Crónica: El debate en torno al grafiti

¡A la calle!

El asesinato de Diego Felipe Becerra, un grafitero de tan solo 17 años, hizo que la opinión pública y el gobierno de Bogotá replantearan una actividad que para muchos es arte y para otros tan solo un canal de comunicación. Aunque es evidente la evolución del street art en Bogotá, muchos se resisten todavía a que las paredes estén pintadas.

Christopher Tibble* Bogotá
23 de septiembre de 2014

Guache, un artista urbano, no se inmuta: “nos tomamos este muro sin autorización”. Son las dos de la tarde y hace un calor infernal, inusual para finales de septiembre. Yurika y Nice, dos artistas de larga trayectoria, trabajan a su lado. Varios transeúntes pasan y se quedan mirando la intervención. Algunos toman fotos, otros la comentan desde la estación de Transmilenio. Cada tanto, una patrulla sube de la calle 26 y atraviesa la avenida Caracas. “La policía ya vino y nos pidió un permiso, pero no hicieron nada. Últimamente, en Bogotá se ha legitimado bastante la práctica de pintar en la calle”, dice Guache.

Sus murales, de carácter político, se ven por toda la ciudad: rostros de indígenas coloridos y salvajes, calaveras, penachos, panteras, tuzas de maíz, a veces acompañados por frases como “nuestro norte es el sur” o “fuerza mestiza”. Clarisa Ruiz, Secretaria de Cultura, Recreación y Deporte, lo ha descrito como un Da Vinci de la calle. La obra de Guache hace parte de una corriente que cada vez toma más fuerza alrededor del mundo: el arte urbano o street art, un estilo que tiene al británico Banksy como mayor exponente y que desafía la idea del grafiti como una práctica espontánea, ilegal y anónima. Gracias a técnicas como el esténcil, los stickers y el muralismo, el arte urbano ha sido acogido por el público y las autoridades.


Esténciles de Djlu. Fotos: Iván Valencia.

Hoy su popularidad es tal, que algunos de sus principales exponentes venden sus obras en galerías y exponen en museos. Stinkfish, uno de ellos, incluso diseñó la pasarela de Prada para la Semana de la Moda de Milán en 2013. De hecho, según la página web de viajeros Trip Advisor, la cuarta mejor actividad para hacer en Bogotá es un tour de arte urbano. El recorrido, organizado desde hace tres años por el australiano Christian Peterson, muestra algunas de las principales piezas de la Candelaria, muchas hechas en los últimos años por artistas internacionales como Ronzo, de Alemania o Pez, de Barcelona. El street art, al igual que el grafiti, vive una bonanza, “hace 15 años éramos 20 gatos, ahora somos 8.000”, comenta Yurika.

Entradas proporcionadas:
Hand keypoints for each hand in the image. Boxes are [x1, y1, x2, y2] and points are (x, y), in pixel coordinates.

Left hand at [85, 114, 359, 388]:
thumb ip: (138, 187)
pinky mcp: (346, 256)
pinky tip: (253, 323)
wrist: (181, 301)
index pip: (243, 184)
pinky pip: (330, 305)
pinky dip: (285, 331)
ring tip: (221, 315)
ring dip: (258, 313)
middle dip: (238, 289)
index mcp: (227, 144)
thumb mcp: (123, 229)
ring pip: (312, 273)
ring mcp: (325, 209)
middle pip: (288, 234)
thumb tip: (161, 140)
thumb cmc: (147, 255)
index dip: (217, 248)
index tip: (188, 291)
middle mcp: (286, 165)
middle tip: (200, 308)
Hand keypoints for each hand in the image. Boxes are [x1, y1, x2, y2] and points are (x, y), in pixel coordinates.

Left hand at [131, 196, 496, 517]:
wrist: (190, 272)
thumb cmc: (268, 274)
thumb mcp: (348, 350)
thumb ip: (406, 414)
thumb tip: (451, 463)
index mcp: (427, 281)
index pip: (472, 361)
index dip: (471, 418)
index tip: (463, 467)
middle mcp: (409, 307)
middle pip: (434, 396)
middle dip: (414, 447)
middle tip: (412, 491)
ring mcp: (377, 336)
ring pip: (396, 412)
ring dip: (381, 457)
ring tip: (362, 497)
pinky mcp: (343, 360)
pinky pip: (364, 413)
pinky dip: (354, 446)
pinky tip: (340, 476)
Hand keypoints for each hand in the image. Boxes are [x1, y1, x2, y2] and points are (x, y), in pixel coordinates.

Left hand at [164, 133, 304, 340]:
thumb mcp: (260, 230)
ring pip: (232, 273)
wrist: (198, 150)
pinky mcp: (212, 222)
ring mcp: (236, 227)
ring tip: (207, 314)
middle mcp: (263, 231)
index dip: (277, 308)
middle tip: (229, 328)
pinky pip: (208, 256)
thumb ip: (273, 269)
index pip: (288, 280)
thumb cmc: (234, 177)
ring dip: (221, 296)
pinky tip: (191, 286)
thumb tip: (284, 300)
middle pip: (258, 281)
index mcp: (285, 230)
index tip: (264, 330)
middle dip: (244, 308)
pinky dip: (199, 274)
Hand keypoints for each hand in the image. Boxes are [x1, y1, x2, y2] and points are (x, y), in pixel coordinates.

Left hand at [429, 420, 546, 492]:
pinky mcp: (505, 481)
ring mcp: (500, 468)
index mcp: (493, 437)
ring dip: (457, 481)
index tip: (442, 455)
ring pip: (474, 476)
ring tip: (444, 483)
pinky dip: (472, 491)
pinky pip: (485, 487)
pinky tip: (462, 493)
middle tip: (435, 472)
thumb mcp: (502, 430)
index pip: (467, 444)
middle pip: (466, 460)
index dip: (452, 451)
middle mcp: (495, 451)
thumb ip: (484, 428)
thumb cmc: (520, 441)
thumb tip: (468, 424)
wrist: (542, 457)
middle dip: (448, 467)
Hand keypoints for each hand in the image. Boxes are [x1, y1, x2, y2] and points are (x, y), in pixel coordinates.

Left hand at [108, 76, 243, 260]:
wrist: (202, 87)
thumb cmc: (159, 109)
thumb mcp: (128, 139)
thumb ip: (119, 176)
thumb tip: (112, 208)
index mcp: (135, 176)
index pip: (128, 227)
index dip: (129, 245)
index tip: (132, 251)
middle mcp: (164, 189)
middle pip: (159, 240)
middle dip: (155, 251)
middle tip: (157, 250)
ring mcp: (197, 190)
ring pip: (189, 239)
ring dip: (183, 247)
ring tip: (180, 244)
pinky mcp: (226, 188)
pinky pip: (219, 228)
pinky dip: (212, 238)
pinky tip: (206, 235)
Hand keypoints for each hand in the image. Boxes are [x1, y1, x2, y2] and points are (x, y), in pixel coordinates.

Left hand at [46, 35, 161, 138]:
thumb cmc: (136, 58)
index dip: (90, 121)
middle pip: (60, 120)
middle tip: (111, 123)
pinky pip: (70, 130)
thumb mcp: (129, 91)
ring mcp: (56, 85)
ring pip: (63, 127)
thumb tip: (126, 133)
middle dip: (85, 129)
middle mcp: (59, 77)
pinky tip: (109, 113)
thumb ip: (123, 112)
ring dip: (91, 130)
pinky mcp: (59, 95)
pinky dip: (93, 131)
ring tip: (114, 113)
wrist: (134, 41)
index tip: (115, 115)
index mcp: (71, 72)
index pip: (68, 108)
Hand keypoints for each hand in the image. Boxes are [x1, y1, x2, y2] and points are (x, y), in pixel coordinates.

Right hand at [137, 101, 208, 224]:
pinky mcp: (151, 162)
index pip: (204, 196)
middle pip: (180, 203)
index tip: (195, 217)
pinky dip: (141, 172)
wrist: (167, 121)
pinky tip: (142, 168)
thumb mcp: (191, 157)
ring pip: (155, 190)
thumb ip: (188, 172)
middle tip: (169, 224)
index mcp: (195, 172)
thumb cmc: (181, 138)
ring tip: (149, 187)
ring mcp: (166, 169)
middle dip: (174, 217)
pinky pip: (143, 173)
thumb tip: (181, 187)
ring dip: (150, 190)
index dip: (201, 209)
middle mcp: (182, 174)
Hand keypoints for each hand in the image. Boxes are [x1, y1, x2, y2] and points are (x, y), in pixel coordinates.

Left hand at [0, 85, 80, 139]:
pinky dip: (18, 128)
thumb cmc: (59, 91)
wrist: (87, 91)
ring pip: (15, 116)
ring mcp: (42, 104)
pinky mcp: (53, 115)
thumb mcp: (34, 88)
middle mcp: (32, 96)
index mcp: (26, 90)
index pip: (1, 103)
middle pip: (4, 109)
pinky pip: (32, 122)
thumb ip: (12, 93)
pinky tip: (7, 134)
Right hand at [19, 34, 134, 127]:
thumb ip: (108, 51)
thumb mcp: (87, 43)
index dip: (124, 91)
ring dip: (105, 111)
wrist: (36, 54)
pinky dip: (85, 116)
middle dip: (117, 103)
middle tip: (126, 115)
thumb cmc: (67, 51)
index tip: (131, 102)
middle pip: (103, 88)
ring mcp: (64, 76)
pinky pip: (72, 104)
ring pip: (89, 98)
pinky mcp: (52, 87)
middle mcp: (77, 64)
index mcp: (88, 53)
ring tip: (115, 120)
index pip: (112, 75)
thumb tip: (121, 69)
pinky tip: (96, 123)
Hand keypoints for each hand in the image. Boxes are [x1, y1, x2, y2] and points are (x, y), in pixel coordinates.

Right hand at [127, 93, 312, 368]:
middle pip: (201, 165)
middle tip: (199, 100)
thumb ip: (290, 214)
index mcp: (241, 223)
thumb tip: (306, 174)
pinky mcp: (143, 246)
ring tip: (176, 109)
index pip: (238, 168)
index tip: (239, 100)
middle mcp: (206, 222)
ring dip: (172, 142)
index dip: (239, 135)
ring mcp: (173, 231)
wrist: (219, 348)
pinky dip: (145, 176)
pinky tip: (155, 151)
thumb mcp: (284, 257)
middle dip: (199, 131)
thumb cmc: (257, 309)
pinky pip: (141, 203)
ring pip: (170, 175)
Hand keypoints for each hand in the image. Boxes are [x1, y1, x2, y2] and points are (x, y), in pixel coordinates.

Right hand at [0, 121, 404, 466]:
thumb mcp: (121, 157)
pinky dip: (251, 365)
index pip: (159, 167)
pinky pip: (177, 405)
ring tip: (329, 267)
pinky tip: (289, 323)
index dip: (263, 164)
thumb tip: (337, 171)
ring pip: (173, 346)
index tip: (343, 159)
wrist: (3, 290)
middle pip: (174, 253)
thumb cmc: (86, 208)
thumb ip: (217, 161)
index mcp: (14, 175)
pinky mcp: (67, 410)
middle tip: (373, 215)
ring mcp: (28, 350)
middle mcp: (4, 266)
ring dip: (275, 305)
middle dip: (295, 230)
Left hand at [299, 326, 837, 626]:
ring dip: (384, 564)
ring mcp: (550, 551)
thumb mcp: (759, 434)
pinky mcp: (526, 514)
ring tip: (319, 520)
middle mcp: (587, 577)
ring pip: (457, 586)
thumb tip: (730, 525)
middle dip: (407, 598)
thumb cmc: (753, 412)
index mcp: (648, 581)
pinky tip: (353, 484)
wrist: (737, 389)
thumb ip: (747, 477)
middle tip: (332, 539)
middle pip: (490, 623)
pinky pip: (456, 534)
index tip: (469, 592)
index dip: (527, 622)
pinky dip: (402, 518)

Consigna A: Di si cada afirmación concuerda con la crónica sobre el grafiti en Bogotá, respondiendo sí o no y citando literalmente las palabras del texto que lo deciden: (i) Guache y los otros artistas pintaban el muro con autorización; (ii) Stinkfish diseñó la pasarela de Prada para la Semana de la Moda de Milán en 2013; (iii) un australiano organiza el tour de arte urbano desde hace cinco años.
Consigna B: Según Trip Advisor, ¿qué lugar ocupa el tour de arte urbano entre las mejores actividades para hacer en Bogotá, de acuerdo con la crónica sobre el grafiti?
Las entradas no tienen ningún papel en este trabajo.

Respuesta final A:
(i) No: "nos tomamos este muro sin autorización".
(ii) Sí: "Stinkfish, uno de ellos, incluso diseñó la pasarela de Prada para la Semana de la Moda de Milán en 2013".
(iii) No: "organizado desde hace tres años por el australiano Christian Peterson".

Respuesta final B: Es la cuarta mejor actividad para hacer en Bogotá.